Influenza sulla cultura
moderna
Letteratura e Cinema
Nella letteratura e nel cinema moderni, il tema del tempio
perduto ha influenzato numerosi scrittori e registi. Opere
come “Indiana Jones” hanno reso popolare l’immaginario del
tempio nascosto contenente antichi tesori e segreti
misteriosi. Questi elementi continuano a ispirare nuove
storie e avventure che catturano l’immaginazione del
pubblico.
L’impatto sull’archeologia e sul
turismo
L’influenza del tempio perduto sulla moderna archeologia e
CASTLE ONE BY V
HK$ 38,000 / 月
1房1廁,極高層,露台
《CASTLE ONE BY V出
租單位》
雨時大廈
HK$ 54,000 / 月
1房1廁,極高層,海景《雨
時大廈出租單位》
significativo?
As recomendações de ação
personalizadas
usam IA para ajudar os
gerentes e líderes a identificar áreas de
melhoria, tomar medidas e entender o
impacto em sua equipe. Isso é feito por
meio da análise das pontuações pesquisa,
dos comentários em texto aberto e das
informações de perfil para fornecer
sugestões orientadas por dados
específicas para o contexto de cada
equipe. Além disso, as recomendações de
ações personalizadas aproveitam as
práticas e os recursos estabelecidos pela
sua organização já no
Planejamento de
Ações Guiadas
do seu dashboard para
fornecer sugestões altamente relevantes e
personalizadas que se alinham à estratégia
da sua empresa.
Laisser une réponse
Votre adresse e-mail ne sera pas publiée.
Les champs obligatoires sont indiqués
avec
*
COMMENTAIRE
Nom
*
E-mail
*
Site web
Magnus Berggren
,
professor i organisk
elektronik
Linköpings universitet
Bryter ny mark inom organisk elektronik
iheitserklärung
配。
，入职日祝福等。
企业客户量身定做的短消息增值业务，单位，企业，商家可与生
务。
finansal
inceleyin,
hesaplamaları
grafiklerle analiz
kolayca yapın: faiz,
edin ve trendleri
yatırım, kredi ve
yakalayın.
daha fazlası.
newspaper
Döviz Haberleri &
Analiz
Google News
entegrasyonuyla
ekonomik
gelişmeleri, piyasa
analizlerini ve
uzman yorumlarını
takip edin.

- - -

■ WORK INSTRUCTION
Output every nonblank line of text from all the records as a Markdown table with two columns, No. and Line, numbering the rows in order.

■ FINISHED EXERCISE
| No. | Line |
|---|---|
| 1 | Influenza sulla cultura |
| 2 | moderna |
| 3 | Letteratura e Cinema |
| 4 | Nella letteratura e nel cinema moderni, il tema del tempio |
| 5 | perduto ha influenzato numerosi scrittori e registi. Opere |
| 6 | come “Indiana Jones” hanno reso popolare l’immaginario del |
| 7 | tempio nascosto contenente antichi tesori e segreti |
| 8 | misteriosi. Questi elementi continuano a ispirare nuove |
| 9 | storie e avventure che catturano l’immaginazione del |
| 10 | pubblico. |
| 11 | L’impatto sull’archeologia e sul |
| 12 | turismo |
| 13 | L’influenza del tempio perduto sulla moderna archeologia e |
| 14 | CASTLE ONE BY V |
| 15 | HK$ 38,000 / 月 |
| 16 | 1房1廁,極高層,露台 |
| 17 | 《CASTLE ONE BY V出 |
| 18 | 租單位》 |
| 19 | 雨時大廈 |
| 20 | HK$ 54,000 / 月 |
| 21 | 1房1廁,極高層,海景《雨 |
| 22 | 時大廈出租單位》 |
| 23 | significativo? |
| 24 | As recomendações de ação |
| 25 | personalizadas |
| 26 | usam IA para ajudar os |
| 27 | gerentes e líderes a identificar áreas de |
| 28 | melhoria, tomar medidas e entender o |
| 29 | impacto em sua equipe. Isso é feito por |
| 30 | meio da análise das pontuações pesquisa, |
| 31 | dos comentários em texto aberto e das |
| 32 | informações de perfil para fornecer |
| 33 | sugestões orientadas por dados |
| 34 | específicas para o contexto de cada |
| 35 | equipe. Além disso, as recomendações de |
| 36 | ações personalizadas aproveitam as |
| 37 | práticas e os recursos estabelecidos pela |
| 38 | sua organização já no |
| 39 | Planejamento de |
| 40 | Ações Guiadas |
| 41 | do seu dashboard para |
| 42 | fornecer sugestões altamente relevantes e |
| 43 | personalizadas que se alinham à estratégia |
| 44 | da sua empresa. |
| 45 | Laisser une réponse |
| 46 | Votre adresse e-mail ne sera pas publiée. |
| 47 | Les champs obligatoires sont indiqués |
| 48 | avec |
| 49 | * |
| 50 | COMMENTAIRE |
| 51 | Nom |
| 52 | * |
| 53 | E-mail |
| 54 | * |
| 55 | Site web |
| 56 | Magnus Berggren |
| 57 | , |
| 58 | professor i organisk |
| 59 | elektronik |
| 60 | Linköpings universitet |
| 61 | Bryter ny mark inom organisk elektronik |
| 62 | iheitserklärung |
| 63 | 配。 |
| 64 | ，入职日祝福等。 |
| 65 | 企业客户量身定做的短消息增值业务，单位，企业，商家可与生 |
| 66 | 务。 |
| 67 | finansal |
| 68 | inceleyin, |
| 69 | hesaplamaları |
| 70 | grafiklerle analiz |
| 71 | kolayca yapın: faiz, |
| 72 | edin ve trendleri |
| 73 | yatırım, kredi ve |
| 74 | yakalayın. |
| 75 | daha fazlası. |
| 76 | newspaper |
| 77 | Döviz Haberleri & |
| 78 | Analiz |
| 79 | Google News |
| 80 | entegrasyonuyla |
| 81 | ekonomik |
| 82 | gelişmeleri, piyasa |
| 83 | analizlerini ve |
| 84 | uzman yorumlarını |
| 85 | takip edin. |